* EXTRACT

※

Sunday 23 March 2014

Machine Translation Will Not Be Sending Us Packing

You can achieve amazing results if you commit a lot of computing horsepower and countless man-hours of software engineers, linguists, coders and consultants with hybrid backgrounds, and supporting personnel. It is even possible to achieve some semblance of 'recognising' linguistic and communicative contexts. Still, on the technical side, what the machine does is parse the original text against an automated checklist and perhaps subsequently validate the results in some sort of a QA procedure (e.g. another checklist, back-translation and so on). When we get to the bottom of it, it comes down to two things: 1) instructions, 2) data.

All that a computer does is execute logical operations on data. Computers can appear to 'design' their further operations on their own, or to 'learn', except that they don't really have a creative or learning process. They still execute a program which — in result of going through a flow chart of conditions and commands – generates another program with its own set of conditions and commands. At the end of the day all of it rests on some core instructions implanted by a human engineer. Any creative spark came from that engineer.

※

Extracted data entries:
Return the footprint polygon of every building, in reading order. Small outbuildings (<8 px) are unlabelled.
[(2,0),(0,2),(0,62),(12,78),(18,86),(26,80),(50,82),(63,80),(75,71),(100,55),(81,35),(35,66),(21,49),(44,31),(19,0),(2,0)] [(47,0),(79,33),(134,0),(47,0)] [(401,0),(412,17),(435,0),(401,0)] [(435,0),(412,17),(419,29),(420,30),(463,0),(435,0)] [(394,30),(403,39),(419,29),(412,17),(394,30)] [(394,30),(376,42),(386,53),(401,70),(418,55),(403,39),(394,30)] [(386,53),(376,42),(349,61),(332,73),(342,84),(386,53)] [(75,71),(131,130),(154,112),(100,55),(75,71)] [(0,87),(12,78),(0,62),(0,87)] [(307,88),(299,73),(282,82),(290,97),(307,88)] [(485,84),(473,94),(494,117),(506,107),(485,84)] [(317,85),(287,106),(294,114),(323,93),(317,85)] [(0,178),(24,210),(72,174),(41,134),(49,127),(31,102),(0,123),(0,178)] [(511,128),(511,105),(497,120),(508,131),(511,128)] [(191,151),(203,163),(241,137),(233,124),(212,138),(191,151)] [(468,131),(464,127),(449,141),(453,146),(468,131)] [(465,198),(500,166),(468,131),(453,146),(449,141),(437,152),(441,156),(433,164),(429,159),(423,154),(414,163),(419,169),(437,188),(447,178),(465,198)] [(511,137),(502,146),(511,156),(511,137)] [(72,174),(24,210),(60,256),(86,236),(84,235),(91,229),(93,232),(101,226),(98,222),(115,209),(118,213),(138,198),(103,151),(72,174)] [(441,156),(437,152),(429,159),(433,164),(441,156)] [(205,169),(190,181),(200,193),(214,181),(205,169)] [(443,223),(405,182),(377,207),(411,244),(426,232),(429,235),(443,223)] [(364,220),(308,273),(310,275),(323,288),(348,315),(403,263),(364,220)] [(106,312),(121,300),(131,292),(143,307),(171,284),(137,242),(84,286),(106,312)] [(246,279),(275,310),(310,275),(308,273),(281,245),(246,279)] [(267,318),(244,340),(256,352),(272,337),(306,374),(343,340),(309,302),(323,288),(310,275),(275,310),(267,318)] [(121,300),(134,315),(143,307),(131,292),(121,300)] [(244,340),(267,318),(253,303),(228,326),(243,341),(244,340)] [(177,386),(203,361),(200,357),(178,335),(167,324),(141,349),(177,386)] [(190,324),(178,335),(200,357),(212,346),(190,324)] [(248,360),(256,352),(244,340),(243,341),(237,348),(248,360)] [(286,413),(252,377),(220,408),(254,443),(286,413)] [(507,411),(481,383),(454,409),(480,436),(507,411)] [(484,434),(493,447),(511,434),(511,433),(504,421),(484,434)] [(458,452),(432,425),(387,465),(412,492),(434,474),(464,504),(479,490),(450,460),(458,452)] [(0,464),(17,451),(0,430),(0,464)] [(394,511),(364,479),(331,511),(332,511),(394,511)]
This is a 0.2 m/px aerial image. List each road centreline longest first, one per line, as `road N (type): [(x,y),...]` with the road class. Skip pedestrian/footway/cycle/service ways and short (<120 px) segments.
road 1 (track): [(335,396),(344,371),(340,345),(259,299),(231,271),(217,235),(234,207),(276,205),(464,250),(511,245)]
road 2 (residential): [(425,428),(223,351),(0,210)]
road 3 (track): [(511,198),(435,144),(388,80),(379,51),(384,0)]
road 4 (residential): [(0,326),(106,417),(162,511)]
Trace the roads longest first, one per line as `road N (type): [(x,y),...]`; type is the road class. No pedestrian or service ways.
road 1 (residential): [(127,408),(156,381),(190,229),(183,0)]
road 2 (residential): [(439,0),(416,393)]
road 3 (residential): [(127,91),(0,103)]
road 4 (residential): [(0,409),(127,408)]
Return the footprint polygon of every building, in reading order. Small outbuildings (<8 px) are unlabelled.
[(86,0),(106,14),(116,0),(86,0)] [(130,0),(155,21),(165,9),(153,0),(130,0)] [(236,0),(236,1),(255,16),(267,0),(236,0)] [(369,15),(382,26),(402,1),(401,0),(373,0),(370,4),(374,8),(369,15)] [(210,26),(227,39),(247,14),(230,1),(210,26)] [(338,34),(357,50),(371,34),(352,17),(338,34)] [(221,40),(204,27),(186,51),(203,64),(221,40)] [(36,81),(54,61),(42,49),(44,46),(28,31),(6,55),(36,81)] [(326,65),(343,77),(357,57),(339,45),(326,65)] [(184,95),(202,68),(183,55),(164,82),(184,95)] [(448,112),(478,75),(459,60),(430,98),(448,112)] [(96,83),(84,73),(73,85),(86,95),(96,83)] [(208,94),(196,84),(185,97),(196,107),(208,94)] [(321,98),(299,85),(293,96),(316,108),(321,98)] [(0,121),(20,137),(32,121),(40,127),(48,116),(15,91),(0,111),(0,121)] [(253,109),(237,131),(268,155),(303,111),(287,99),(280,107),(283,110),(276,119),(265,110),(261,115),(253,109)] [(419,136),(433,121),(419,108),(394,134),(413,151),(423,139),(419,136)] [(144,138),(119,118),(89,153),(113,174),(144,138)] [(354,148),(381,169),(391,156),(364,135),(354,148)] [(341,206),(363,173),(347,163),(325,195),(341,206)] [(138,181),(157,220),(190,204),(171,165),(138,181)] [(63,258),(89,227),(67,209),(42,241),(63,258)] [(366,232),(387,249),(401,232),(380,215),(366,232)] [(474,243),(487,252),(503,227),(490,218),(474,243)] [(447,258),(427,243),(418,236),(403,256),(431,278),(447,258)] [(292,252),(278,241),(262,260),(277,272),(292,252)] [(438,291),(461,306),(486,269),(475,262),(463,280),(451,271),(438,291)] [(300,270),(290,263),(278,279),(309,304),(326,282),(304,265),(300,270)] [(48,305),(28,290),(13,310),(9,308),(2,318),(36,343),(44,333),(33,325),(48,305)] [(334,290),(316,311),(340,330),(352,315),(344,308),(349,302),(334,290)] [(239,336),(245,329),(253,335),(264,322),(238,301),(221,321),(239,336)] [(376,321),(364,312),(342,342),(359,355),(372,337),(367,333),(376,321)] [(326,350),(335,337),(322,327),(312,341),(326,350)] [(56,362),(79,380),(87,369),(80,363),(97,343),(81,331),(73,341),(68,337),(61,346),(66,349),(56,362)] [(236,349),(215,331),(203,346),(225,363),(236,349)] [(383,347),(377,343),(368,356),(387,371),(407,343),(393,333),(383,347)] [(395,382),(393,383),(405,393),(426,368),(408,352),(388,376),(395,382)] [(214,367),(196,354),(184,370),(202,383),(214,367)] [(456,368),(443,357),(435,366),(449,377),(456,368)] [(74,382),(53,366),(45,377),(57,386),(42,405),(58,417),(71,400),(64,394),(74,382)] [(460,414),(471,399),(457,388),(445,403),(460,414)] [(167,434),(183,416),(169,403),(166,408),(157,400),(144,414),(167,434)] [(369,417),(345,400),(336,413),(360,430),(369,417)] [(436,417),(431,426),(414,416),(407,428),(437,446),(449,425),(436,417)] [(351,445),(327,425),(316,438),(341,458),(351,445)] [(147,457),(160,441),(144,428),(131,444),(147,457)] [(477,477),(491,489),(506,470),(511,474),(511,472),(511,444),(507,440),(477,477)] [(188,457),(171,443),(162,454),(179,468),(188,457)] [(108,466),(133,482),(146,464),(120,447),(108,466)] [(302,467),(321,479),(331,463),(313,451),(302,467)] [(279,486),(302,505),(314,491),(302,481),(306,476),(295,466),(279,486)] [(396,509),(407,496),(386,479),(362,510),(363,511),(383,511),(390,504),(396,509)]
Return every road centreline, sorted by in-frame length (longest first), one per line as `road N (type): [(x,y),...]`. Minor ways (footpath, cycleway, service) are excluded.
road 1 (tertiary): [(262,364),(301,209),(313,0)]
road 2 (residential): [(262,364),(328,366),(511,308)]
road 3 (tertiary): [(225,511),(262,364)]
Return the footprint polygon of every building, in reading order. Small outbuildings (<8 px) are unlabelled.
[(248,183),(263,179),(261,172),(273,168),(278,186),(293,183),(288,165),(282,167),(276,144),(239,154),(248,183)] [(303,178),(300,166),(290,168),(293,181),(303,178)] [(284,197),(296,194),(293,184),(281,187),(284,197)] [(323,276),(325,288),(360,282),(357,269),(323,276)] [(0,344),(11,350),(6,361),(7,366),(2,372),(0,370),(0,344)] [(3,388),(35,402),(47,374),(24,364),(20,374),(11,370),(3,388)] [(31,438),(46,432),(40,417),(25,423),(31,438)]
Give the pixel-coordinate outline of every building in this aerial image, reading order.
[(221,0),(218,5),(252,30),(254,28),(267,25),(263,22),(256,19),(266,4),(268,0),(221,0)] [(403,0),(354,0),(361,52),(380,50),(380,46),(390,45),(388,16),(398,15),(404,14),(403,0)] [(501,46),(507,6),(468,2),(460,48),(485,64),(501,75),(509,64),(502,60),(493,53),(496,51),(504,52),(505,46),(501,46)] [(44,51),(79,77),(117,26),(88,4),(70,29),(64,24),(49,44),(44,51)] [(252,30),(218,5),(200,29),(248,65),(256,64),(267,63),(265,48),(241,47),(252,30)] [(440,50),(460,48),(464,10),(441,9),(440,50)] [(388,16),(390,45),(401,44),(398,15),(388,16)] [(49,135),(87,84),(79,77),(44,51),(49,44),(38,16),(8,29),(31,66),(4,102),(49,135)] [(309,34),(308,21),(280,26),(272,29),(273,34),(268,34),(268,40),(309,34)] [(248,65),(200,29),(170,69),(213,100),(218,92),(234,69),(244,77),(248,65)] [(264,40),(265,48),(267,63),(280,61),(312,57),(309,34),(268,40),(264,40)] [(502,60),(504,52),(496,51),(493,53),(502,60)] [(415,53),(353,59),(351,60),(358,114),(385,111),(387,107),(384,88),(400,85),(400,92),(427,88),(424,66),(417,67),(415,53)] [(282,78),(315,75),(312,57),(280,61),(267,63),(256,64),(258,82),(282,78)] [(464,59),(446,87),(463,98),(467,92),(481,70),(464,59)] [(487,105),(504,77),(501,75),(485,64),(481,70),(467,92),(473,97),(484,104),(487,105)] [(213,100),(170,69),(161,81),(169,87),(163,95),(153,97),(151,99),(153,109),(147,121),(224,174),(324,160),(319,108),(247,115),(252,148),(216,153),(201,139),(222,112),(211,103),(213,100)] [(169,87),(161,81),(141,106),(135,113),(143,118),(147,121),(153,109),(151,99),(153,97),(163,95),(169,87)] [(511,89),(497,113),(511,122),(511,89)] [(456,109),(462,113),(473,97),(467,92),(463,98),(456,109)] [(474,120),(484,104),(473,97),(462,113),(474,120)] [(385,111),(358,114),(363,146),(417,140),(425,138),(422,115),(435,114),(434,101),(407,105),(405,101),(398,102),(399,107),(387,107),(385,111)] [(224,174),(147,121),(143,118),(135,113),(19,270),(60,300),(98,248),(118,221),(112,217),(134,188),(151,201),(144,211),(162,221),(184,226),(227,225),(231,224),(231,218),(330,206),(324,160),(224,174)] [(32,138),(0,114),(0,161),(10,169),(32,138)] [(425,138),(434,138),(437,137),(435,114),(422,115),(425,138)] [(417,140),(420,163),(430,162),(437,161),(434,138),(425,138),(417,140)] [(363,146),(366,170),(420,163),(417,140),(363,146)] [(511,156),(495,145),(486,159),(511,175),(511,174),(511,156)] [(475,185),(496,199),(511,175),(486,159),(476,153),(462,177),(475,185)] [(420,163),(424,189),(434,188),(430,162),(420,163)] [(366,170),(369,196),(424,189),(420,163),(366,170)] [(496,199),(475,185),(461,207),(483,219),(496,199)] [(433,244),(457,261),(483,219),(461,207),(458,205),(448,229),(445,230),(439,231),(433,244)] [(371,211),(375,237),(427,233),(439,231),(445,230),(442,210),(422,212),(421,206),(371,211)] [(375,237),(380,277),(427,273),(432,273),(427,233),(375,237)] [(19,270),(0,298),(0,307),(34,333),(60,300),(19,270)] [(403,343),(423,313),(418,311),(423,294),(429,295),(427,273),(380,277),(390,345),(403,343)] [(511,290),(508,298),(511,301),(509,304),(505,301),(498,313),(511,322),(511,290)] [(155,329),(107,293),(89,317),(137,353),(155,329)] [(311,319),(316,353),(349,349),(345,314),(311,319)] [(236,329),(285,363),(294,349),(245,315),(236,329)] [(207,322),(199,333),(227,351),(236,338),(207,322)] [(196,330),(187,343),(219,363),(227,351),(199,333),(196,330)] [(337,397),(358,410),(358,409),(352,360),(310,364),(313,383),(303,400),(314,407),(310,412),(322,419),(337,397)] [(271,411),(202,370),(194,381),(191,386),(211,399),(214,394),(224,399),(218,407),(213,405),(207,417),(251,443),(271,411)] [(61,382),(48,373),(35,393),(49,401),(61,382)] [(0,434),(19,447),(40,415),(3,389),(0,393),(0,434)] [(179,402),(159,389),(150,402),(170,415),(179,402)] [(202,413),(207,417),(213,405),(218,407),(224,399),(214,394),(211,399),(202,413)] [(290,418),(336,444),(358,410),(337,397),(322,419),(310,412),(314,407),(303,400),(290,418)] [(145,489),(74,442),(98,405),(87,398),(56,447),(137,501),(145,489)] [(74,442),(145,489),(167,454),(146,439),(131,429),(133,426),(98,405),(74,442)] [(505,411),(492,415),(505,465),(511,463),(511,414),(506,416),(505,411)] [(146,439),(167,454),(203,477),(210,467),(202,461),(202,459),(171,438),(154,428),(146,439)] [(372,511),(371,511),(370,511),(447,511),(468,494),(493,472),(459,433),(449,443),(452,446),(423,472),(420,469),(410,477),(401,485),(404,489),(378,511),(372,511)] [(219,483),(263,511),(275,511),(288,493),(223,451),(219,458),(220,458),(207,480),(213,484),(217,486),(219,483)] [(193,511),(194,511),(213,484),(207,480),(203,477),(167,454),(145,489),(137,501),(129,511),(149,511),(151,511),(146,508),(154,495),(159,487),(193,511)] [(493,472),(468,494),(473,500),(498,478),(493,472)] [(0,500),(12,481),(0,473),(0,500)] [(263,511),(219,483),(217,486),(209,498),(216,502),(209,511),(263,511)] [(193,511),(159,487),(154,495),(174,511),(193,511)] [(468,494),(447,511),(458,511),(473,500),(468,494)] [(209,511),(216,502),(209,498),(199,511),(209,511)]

※

* EXERCISES TO COMPLETE
a) According to the text on machine translation, what two things does the machine's work ultimately come down to?
b) Extend the text on machine translation, picking up after its final sentence.

* FINAL RESULTS
a) Instructions and data.

b)
A machine does not 'know' anything which you haven't previously either: 1) outright handed to it as data, or 2) equipped the machine to generate as the product of its procedures. Even those machines which supposedly 'learn' still operate under these same natural constraints. Try subjecting language to a mathematical analysis and you'll know how limiting it is when logical operations and input data are your sole guides to language. Or look what happens when humans attempt to reduce the law to a set of syllogistic rulers. Computers do 'think' much faster than humans do, except they don't think but compute, or calculate, which is the meaning of computing. On a conceptual level they are a glorified calculus. A tool. The rest is magical thinking on the part of their users and the lay public in general.

Thus, you can certainly take not even dictionaries but also grammar reference, convert it into flow charts — algorithms — and ultimately program code. And data banks. You can certainly process the Bescherelle or Murphy in this fashion, and dictionaries have long been transcribed at the expense of many, many hours of work — work which could have been used elsewhere, just like the money paid for that port could have been spent in other ways.

Perhaps it's worth noting here that machine translation may be cheaper than a human translator once you have it, but it takes resources to get to the point where a machine can even begin to offer a very imperfect and supervision-unfree alternative to human translation. Many times more that time and those other resources — with a geometrically diminishing return the further you pursue perfection — would be required to get it to the point where it can pose a serious challenge in terms of quality.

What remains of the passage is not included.